Mit Zeichnungen von Bodo Reiter.
118 Seiten, engl. Broschur, 9,00 Euro.
ISBN 978 3 92181086 6
Mailand. Grau und grell, größenwahnsinnig und grandios. Vom Dach des Doms: nackte steinerne Ausdehnung unterm Dunst, bis zu den Alpen; doch in den Häusern und Straßen glitzern Härte und sieghafte Hässlichkeit. Und irgendwo an einer Ecke, wie bei einer plötzlichen, zarten Berührung, enthüllt die Stadt dem sie Streifenden ihr Gesicht, ihr heimliches und unheimliches Antlitz.
Das fixieren diese Skizzen vom wandelbaren Alltagsgesicht einer Metropole, in das Banales wie Monströses sich eingeschrieben hat; flüchtige Momente auf der Straße machen es sinnfällig: die maßlose Unform und die übervolle Leere dieser Stadt scheinen nur im Detail, im unsensationellen Ereignis fassbar.
Den zähen und dröhnenden Verkehrsstrom durch die breiten Straßen des Zentrums lernt man schließlich ertragen. Unverändert bleibt das Erschrecken an einer kurzen und engen Straße mit dem Namen Via delle Ore, Straße der Stunden. Und es nützt nichts, daß man sich sagt, der Glockenturm an ihrem nahen Ende erkläre mit seinem Stundenschlag deutlich genug solche Benennung. Der Schrecken ist schon zu tief gedrungen. Diese Straße von nicht einmal hundert Metern Länge aus Rückseiten häßlicher Häuser und Brandmauern, nur unterbrochen von einer winzigen, stets leerstehenden Espressobar und einem Schaufenster mit Raucherartikeln, wäre in ihrer entsetzlichen Ausdruckslosigkeit und Nutzlosigkeit die „Straße der Stunden“? Unvorstellbar, daß wir es wagten, diese Straße der Stunden, die schon endet, wo sie beginnt, zu betreten.

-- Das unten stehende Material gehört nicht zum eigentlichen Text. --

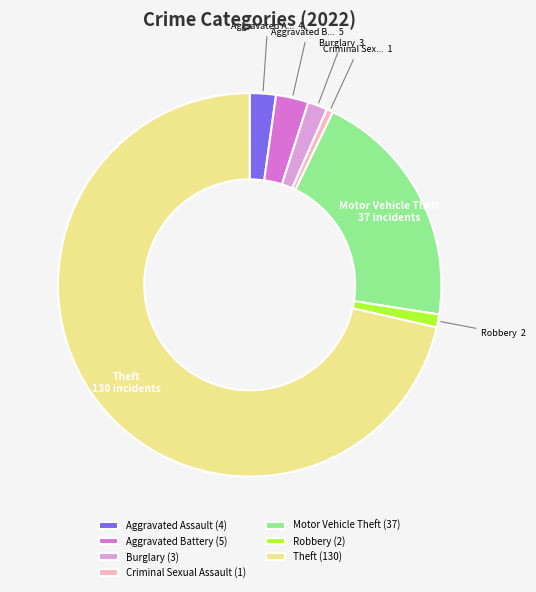

Which category has the smallest portion of the pie?

Criminal Sexual Assault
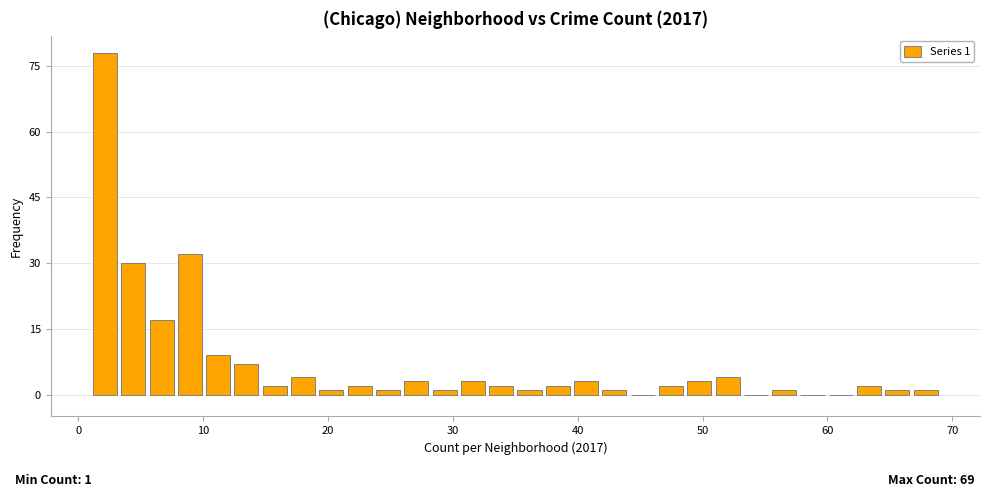

Read against the x-axis, roughly where is the centre of the tallest bar?

2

Christine Wolter, geboren am 30. März 1939 in Königsberg, aufgewachsen seit 1950 in Berlin Ost, lebt seit 1978 in Mailand und jetzt auch wieder in Berlin. Erzählerin, Übersetzerin (u. a. Leonardo Sciascia, Alberto Savinio) und Herausgeberin (u. a. Lyrik von Giuseppe Ungaretti). Mitarbeiterin der Neuen Zürcher Zeitung. Eigene literarische Arbeiten seit den 1970er Jahren. Zum DDR-„Kultbuch“ wurde der Roman Die Alleinseglerin (1982 bei Aufbau) – vordergründig (und so von der DEFA verfilmt) eine ironische Fabel aus dem DDR-Alltag, vielmehr jedoch ein Bekenntnis gegen jeden Dogmatismus.